The main difference is where the rules are used: Splink passes them into `SettingsCreator`, while `irelink` adds them to a spec with `il_block_on()` or passes them directly to training functions.
```r
# blocking in the spec
spec <- il_spec() |>
il_compare(first_name, cl_jaro_winkler(0.9, 0.7)) |>
il_block_on(surname)
# blocking in EM training
model <- il_estimate_em(model, block_on(surname))
```
## Example: side-by-side deduplication
Below is a minimal deduplication example in both Splink and `irelink`.
**splink (Python):**
```python
from splink import Linker, SettingsCreator, DuckDBAPI, block_on, splink_datasets
import splink.comparison_library as cl
df = splink_datasets.fake_1000
db_api = DuckDBAPI()
settings = SettingsCreator(
link_type="dedupe_only",
comparisons=[
cl.JaroWinklerAtThresholds("first_name", [0.9, 0.7]),
cl.JaroWinklerAtThresholds("surname", [0.9, 0.7]),
cl.ExactMatch("dob"),
],
blocking_rules_to_generate_predictions=[
block_on("first_name"),
block_on("surname"),
],
)
linker = Linker(df, settings, db_api)
linker.training.estimate_u_using_random_sampling(max_pairs=1e6)
linker.training.estimate_parameters_using_expectation_maximisation(
block_on("surname")
)
pairwise = linker.inference.predict(threshold_match_probability=0.5)
clusters = linker.clustering.cluster_pairwise_predictions_at_threshold(
pairwise, 0.95
)
```
**irelink (R):**
```r
library(irelink)
df <- fake_1000
con <- DBI::dbConnect(duckdb::duckdb())
spec <- il_spec() |>
il_compare(first_name, cl_jaro_winkler(0.9, 0.7)) |>
il_compare(surname, cl_jaro_winkler(0.9, 0.7)) |>
il_compare(dob, cl_exact()) |>
il_block_on(first_name) |>
il_block_on(surname)
model <- il_model(df, spec = spec, con = con)
model <- il_estimate_u(model)
model <- il_estimate_em(model, block_on(surname))
pairs <- predict(model, threshold = 0.5)
clusters <- il_cluster(pairs)
il_cleanup(model)
DBI::dbDisconnect(con, shutdown = TRUE)
```
The examples above use probability thresholds because those transfer cleanly between Splink and `irelink`.
In Splink, prediction `match_weight` includes the prior odds.
In `irelink`, `match_weight` is evidence only, and `total_match_weight` is the prior-inclusive log2 odds.
Keep that difference in mind if you translate match-weight thresholds between the two packages.

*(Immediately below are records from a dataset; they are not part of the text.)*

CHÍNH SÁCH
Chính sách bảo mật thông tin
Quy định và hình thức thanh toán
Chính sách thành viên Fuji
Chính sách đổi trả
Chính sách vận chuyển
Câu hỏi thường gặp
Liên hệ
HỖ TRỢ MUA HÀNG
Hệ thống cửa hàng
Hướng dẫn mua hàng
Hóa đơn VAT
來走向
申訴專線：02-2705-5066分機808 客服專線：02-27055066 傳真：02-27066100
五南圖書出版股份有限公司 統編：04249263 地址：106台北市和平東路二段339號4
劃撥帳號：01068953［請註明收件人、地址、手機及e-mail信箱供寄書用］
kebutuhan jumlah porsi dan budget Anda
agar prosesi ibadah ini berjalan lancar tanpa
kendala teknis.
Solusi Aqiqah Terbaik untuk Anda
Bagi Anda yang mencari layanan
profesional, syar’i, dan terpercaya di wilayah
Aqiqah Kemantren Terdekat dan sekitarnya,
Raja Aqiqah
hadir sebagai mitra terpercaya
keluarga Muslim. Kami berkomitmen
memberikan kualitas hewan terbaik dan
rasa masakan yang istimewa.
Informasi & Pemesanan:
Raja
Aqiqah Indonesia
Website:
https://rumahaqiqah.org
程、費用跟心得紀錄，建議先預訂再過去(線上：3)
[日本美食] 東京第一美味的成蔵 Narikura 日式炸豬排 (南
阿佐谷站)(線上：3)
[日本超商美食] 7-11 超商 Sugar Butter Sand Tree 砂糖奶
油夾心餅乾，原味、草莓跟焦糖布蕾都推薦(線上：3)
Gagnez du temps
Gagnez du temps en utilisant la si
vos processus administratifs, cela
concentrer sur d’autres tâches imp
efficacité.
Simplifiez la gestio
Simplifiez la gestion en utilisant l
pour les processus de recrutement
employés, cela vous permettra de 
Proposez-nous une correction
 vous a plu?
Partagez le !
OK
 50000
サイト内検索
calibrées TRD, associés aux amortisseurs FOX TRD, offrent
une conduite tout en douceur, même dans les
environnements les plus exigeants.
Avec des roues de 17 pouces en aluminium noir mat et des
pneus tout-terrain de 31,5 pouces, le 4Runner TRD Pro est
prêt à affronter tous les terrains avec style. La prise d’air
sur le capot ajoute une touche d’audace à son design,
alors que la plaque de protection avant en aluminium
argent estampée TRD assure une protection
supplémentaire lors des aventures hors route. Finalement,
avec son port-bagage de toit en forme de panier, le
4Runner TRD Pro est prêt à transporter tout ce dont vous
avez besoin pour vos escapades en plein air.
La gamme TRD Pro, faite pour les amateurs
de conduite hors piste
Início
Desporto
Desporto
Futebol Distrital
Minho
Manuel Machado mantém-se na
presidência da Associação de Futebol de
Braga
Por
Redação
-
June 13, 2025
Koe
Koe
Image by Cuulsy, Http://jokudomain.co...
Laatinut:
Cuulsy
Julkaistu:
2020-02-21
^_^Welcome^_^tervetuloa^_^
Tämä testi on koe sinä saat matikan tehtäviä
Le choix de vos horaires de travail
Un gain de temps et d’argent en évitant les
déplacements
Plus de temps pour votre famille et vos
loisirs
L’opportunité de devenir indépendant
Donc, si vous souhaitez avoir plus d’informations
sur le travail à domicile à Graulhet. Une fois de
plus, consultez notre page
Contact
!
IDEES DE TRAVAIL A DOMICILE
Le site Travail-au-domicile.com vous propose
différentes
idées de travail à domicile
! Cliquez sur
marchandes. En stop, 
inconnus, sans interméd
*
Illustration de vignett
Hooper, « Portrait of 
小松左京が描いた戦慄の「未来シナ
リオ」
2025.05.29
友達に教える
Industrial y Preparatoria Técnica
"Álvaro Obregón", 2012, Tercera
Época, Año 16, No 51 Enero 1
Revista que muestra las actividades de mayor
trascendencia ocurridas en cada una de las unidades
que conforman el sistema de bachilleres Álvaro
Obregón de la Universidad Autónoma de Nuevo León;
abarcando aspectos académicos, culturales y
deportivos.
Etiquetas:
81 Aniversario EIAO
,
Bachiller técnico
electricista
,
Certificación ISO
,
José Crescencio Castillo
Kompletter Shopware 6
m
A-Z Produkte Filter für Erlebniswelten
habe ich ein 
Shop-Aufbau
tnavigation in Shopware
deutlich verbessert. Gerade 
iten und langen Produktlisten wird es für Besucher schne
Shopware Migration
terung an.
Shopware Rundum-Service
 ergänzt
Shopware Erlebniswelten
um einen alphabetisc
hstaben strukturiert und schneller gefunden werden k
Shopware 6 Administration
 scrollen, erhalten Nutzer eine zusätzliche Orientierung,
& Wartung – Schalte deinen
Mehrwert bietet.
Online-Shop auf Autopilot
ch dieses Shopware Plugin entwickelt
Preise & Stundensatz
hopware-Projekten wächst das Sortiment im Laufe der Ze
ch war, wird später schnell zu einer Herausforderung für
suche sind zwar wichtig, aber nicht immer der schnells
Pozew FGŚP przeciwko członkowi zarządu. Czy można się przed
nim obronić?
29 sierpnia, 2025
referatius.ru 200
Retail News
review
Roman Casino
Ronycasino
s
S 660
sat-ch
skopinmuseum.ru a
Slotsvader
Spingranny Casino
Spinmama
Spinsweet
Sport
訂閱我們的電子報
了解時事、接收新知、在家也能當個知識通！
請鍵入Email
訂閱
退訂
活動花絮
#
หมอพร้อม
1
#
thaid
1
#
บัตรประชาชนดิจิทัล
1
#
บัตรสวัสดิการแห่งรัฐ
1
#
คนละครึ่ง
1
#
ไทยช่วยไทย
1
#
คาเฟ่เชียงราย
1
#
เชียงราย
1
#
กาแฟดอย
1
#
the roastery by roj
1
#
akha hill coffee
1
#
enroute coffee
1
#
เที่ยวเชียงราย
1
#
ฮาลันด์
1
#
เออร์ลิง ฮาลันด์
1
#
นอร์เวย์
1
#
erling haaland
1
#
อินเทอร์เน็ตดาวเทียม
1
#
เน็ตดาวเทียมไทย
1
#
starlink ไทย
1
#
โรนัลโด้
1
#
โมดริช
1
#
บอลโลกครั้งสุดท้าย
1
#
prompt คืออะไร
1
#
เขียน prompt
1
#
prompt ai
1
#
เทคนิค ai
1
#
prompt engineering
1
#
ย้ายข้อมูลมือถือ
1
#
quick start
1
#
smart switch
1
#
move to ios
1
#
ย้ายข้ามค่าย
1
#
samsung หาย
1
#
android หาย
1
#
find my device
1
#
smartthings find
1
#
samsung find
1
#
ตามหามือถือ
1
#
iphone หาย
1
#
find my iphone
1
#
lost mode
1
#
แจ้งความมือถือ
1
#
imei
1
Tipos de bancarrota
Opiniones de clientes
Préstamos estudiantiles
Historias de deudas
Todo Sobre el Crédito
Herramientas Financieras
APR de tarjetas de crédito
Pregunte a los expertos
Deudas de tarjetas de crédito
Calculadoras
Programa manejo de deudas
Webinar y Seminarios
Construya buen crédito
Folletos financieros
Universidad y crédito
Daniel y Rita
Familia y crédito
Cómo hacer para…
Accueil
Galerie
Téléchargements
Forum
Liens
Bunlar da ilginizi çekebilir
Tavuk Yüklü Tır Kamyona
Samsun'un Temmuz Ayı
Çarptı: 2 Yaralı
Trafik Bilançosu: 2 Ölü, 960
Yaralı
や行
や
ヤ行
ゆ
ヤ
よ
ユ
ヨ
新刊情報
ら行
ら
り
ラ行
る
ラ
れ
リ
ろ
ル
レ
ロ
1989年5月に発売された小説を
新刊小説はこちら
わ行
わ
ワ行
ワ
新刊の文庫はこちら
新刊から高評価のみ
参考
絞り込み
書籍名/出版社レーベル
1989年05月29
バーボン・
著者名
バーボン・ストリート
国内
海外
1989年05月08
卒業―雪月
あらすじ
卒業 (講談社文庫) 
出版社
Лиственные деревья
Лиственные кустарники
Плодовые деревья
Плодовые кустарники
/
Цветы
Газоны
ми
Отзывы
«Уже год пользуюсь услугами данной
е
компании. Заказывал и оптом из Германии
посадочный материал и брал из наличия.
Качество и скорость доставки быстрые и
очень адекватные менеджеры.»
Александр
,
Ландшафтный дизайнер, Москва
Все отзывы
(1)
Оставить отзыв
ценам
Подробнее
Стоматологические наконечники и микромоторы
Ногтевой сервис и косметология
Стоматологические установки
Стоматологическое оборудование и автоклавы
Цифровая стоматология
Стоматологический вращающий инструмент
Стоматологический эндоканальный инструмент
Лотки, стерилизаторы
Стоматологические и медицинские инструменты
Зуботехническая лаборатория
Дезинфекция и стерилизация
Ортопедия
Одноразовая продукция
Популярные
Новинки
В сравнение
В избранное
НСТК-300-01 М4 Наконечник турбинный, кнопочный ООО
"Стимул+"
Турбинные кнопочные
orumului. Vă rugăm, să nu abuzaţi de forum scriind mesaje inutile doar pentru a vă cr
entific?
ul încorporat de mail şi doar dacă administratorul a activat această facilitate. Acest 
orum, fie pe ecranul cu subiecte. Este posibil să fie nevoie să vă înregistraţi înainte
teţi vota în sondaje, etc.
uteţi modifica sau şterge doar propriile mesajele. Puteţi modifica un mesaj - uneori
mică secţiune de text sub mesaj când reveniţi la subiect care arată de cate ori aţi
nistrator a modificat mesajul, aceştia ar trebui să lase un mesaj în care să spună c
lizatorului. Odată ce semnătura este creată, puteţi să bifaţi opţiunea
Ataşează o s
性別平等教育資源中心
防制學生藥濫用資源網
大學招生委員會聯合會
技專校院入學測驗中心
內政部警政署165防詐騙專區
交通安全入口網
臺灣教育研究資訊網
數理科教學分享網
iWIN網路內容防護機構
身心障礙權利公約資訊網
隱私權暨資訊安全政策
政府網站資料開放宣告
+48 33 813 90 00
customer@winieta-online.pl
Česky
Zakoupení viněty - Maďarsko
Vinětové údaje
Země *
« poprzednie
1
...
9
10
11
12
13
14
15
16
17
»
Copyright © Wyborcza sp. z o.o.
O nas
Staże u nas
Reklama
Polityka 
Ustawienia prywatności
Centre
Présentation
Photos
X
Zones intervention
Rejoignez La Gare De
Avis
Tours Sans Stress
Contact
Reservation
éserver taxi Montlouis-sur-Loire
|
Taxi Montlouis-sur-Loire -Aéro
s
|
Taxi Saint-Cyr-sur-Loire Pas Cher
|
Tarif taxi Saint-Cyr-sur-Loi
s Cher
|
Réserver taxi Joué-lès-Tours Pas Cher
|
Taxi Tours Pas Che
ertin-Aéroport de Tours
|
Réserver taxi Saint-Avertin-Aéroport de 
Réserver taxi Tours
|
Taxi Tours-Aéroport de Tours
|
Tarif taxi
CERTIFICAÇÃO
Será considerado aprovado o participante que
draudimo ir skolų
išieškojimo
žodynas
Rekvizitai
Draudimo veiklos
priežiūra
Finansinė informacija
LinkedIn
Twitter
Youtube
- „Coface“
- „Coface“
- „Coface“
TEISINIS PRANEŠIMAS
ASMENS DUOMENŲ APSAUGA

## Example: finding matches against new records
**splink (Python):**
```python
new_records = pd.DataFrame([{
"first_name": "Jhon", "surname": "Smith", "dob": "1990-01-15"
}])
results = linker.inference.find_matches_to_new_records(
new_records, blocking_rules=[], match_weight_threshold=-10
)
```
**irelink (R):**
```r
new_df <- data.frame(
first_name = "Jhon",
surname = "Smith",
dob = "1990-01-15"
)
results <- il_find_matches(model, new_df, threshold = 0.5)
```
Splink uses a match-weight threshold for this workflow.
`il_find_matches()` filters on posterior match probability.
Translate those thresholds with the same caution as in the prediction example above.